Family Secrets: Crossing the Colour Line

Description

249 pages
Contains Photos, Illustrations, Bibliography, Index
$24.95
ISBN 1-896219-82-9
DDC 971'.00496'00922

Year

2003

Contributor

Reviewed by Nanette Morton

Nanette Morton teaches English at McMaster University in Hamilton.

Review

In 1975, Catherine Slaney’s family learned that the papers of their
ancestor Dr. Anderson Abbott had been deposited in the Toronto Reference
Library. Slaney had known that Abbott was a doctor who had served with
distinction during the U.S. Civil War. She hadn’t known that he was
black. When pressed, Slaney’s uncle reluctantly acknowledged the
family secret, information that had been kept even from his own sister,
Slaney’s mother. The revelation sent Slaney on a quest to unearth both
Anderson Abbott’s distinguished career and the reasons why some of his
descendants chose to cross the colour line and “pass” for white.
Connecting with her black relatives and a lost history, Slaney “had to
reconfigure [her] identity so that it not only accurately reflected
[her] ancestry, but also the values with which [she] had been raised.”

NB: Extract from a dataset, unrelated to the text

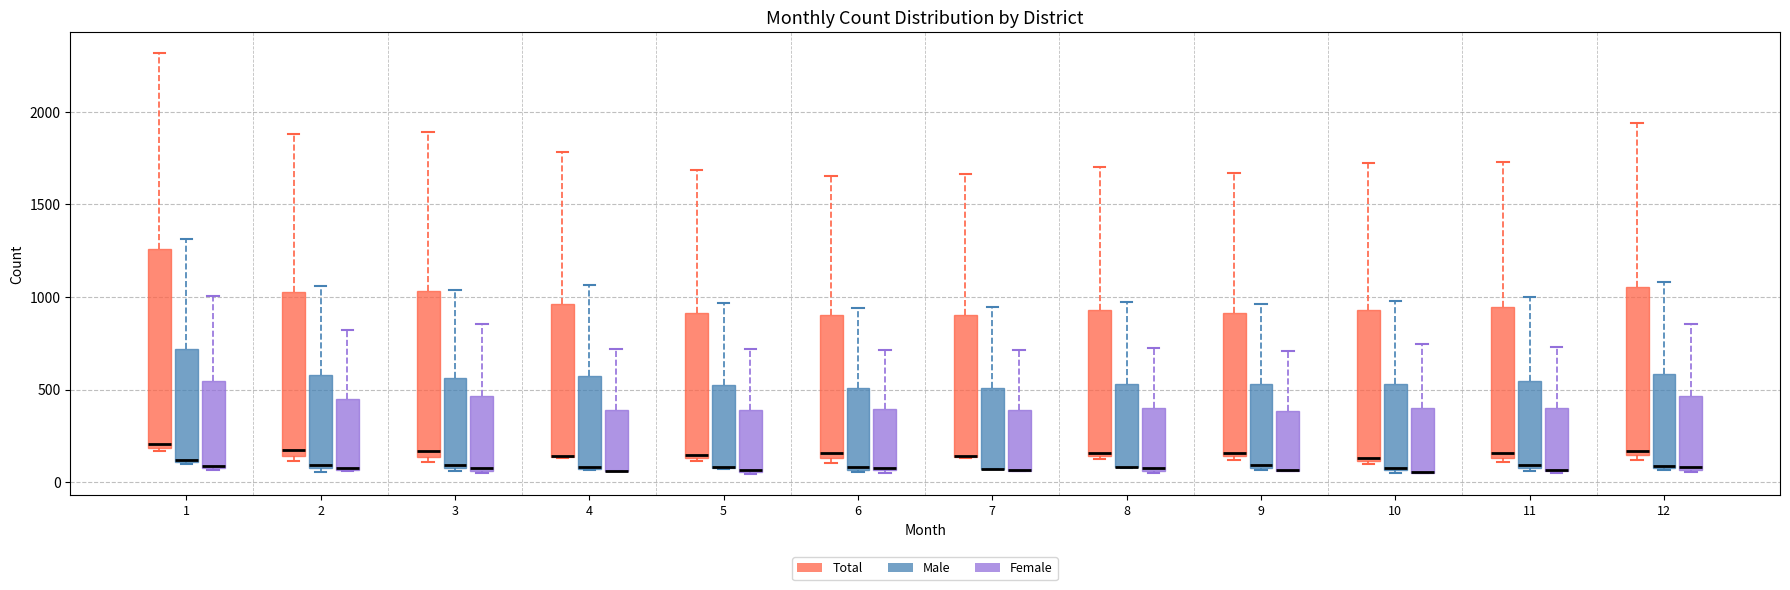

Comparing the boxes themselves (not the whiskers), which one is the tallest?

1 (Total)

Slaney’s efforts to reconcile her grandparent’s decision to
“pass” with her pride in her recuperation of her “rightful
inheritance” are as interesting as the struggles of the illustrious
Dr. Abbott himself. Although the book will be primarily valued as a
history of Ontario’s 19th-century black community, it will also be of
interest to those wrestling with modern concepts of identity. This book
makes it evident that our identities are social constructions
inextricably linked to the past. As such, the book can be read in
conjunction with other works, such as Adrienne Shadd’s Talking about
Identity: Encounters in Race, Ethnicity and Language.